The development of macromolecular prodrugs for inflammatory diseases, especially RA, is a new and very promising direction for the design and development of polymer therapeutics. In this manuscript, the design principles of a series of macromolecularized anti-RA drugs have been summarized and discussed, even though many of them were not proposed for RA therapy or have not yet been evaluated in preclinical arthritis models. Although these prodrugs are primarily designed with an activation mechanism triggered by pathophysiology-associated enzymes or an acidic environment, knowledge of the precise mechanisms that control their rate and site of activation are still missing. Well-controlled linkage chemistry and accurate in vivo activation profiles are essential for maintaining the safety of these prodrugs. In addition, the simplicity of the chemical design should never be neglected, considering the reproducibility and expense in scale-up production as well as the efficiency of clinical translation. A body of published data from our own laboratories and others strongly suggest that this strategy would significantly expand the repertoire of the current anti-rheumatic/anti-inflammatory drugs and likely reduce their systemic toxicity. In order to advance the development of this strategy and to accelerate the translation of the findings into clinical application, there is a need for a thorough evaluation and long-term study of the efficacy and toxicities for these prodrugs in relevant and reliable animal models.
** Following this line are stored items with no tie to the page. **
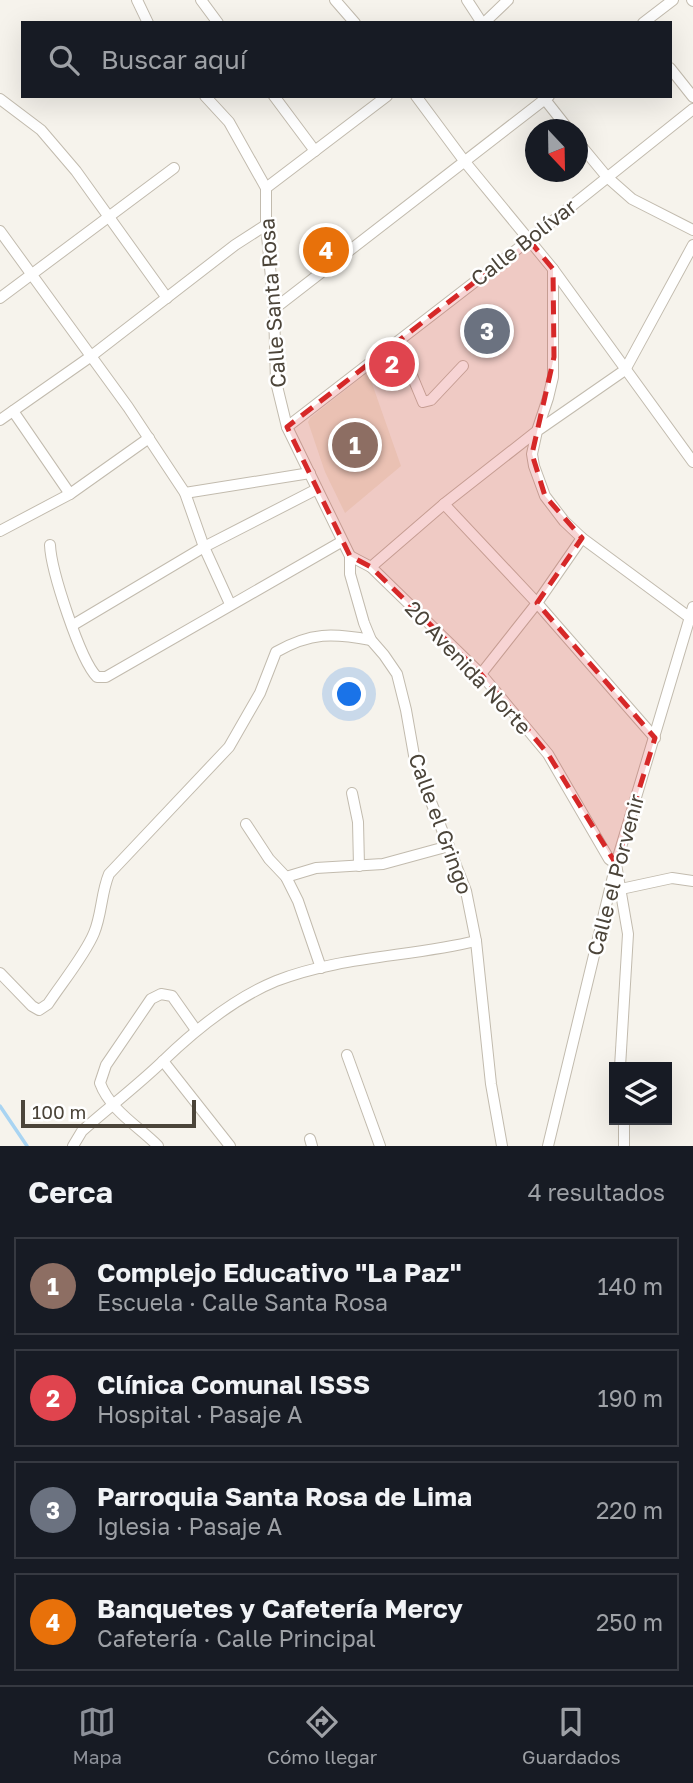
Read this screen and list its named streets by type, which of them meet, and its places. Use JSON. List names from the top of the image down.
{
  "streets": {
    "street": [
      "Calle Bolívar",
      "Calle Santa Rosa",
      "20 Avenida Norte",
      "Calle el Gringo",
      "Calle el Porvenir"
    ]
  },
  "crossings": [
    ["Calle Bolívar", "Calle Santa Rosa"],
    ["Calle Santa Rosa", "20 Avenida Norte"],
    ["Calle Santa Rosa", "Calle el Gringo"],
    ["20 Avenida Norte", "Calle el Gringo"],
    ["20 Avenida Norte", "Calle el Porvenir"]
  ],
  "scale_bar": "100 m",
  "north": "bottom",
  "page": {
    "search": "Buscar aquí",
    "pins": [
      "4",
      "3",
      "2",
      "1"
    ],
    "scale": "100 m",
    "heading": ["Cerca", "4 resultados"],
    "list": [
      {
        "mark": "1",
        "name": "Complejo Educativo \"La Paz\"",
        "note": "Escuela · Calle Santa Rosa",
        "value": "140 m"
      },
      {
        "mark": "2",
        "name": "Clínica Comunal ISSS",
        "note": "Hospital · Pasaje A",
        "value": "190 m"
      },
      {
        "mark": "3",
        "name": "Parroquia Santa Rosa de Lima",
        "note": "Iglesia · Pasaje A",
        "value": "220 m"
      },
      {
        "mark": "4",
        "name": "Banquetes y Cafetería Mercy",
        "note": "Cafetería · Calle Principal",
        "value": "250 m"
      }
    ],
    "nav": ["Mapa", "Cómo llegar", "Guardados"]
  }
}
The successful application of macromolecular prodrugs in preclinical inflammatory arthritis models can be attributed to the newly defined inflammation targeting mechanism, which we have designated as “ELVIS”. As stated in Section 5.2, however, several questions need be answered to fully elucidate this mechanism. A thorough understanding of this mechanism would not only benefit the design of the macromolecular prodrugs for RA treatment, but also permit the extension of this targeting concept into the treatment of many other inflammatory diseases. Therefore, we believe the further dissection of this novel inflammation targeting mechanism and its validation with additional anti-rheumatic agents will make a significant contribution to the future development of macromolecular prodrugs for improved treatments of rheumatoid arthritis and related inflammatory and autoimmune disorders.